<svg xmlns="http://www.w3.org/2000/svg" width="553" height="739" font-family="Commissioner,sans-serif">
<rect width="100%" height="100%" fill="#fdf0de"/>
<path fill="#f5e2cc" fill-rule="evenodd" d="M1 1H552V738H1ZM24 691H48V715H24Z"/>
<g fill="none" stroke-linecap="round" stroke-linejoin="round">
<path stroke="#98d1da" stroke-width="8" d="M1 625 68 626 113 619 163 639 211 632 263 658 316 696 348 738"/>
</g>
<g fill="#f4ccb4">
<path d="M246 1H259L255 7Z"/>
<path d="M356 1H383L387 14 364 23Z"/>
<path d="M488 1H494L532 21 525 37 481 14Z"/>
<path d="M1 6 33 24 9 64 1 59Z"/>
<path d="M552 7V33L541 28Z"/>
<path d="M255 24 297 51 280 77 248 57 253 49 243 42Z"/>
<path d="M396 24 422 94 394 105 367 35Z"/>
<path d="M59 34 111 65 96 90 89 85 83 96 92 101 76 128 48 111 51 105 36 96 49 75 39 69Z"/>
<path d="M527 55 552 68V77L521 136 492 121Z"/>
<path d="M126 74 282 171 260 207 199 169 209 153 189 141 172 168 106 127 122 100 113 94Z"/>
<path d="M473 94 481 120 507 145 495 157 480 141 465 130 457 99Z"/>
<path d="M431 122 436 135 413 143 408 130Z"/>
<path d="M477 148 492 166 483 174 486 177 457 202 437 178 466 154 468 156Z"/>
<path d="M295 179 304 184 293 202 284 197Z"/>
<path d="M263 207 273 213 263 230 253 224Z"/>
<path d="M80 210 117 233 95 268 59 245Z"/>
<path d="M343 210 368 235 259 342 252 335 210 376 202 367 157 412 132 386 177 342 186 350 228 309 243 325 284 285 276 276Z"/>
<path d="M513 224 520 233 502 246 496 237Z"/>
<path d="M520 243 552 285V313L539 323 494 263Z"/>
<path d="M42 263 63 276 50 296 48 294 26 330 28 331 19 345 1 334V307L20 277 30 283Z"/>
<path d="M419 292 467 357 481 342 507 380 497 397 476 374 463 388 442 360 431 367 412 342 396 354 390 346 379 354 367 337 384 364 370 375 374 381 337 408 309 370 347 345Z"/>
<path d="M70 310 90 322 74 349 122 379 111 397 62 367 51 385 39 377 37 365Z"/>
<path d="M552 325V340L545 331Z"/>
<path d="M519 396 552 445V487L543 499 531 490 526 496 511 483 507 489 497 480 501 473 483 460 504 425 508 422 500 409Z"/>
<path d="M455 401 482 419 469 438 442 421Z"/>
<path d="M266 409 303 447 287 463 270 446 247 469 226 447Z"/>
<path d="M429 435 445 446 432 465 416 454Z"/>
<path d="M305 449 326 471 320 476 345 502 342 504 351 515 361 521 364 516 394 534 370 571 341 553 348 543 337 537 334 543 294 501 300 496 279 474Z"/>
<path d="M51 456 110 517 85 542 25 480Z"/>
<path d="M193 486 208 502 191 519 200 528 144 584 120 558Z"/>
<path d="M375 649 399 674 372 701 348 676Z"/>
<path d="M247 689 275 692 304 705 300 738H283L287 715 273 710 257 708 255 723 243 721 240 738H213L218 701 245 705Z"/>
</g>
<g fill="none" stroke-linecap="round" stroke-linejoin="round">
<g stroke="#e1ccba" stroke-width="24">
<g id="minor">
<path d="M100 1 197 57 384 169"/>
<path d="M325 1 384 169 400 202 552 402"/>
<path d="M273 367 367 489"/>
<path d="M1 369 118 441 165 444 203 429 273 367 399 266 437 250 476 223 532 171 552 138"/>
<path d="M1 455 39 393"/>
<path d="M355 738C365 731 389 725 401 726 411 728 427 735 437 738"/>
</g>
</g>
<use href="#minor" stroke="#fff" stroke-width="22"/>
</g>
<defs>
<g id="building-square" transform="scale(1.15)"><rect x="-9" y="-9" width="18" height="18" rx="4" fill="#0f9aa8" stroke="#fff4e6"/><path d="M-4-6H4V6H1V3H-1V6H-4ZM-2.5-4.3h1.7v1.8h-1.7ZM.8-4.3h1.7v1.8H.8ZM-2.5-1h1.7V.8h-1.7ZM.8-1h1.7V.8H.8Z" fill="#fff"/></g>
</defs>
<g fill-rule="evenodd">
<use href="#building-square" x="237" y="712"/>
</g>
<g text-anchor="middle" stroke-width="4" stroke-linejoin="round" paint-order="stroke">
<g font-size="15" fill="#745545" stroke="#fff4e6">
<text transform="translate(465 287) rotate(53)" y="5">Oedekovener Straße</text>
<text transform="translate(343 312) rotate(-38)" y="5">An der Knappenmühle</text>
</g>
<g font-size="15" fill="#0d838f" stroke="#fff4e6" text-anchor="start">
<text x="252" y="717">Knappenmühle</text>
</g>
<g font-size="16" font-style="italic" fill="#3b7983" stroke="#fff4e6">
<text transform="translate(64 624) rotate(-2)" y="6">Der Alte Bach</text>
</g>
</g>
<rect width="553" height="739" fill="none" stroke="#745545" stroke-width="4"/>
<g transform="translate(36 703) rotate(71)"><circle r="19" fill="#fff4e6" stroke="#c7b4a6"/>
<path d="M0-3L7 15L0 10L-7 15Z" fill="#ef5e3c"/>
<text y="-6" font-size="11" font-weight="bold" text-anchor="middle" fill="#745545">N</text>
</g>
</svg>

• **Instructions for the task**: Among the entries, find each line that includes the string "middle" and copy it.

• **Solution for this task**:
<g text-anchor="middle" stroke-width="4" stroke-linejoin="round" paint-order="stroke">
<text y="-6" font-size="11" font-weight="bold" text-anchor="middle" fill="#745545">N</text>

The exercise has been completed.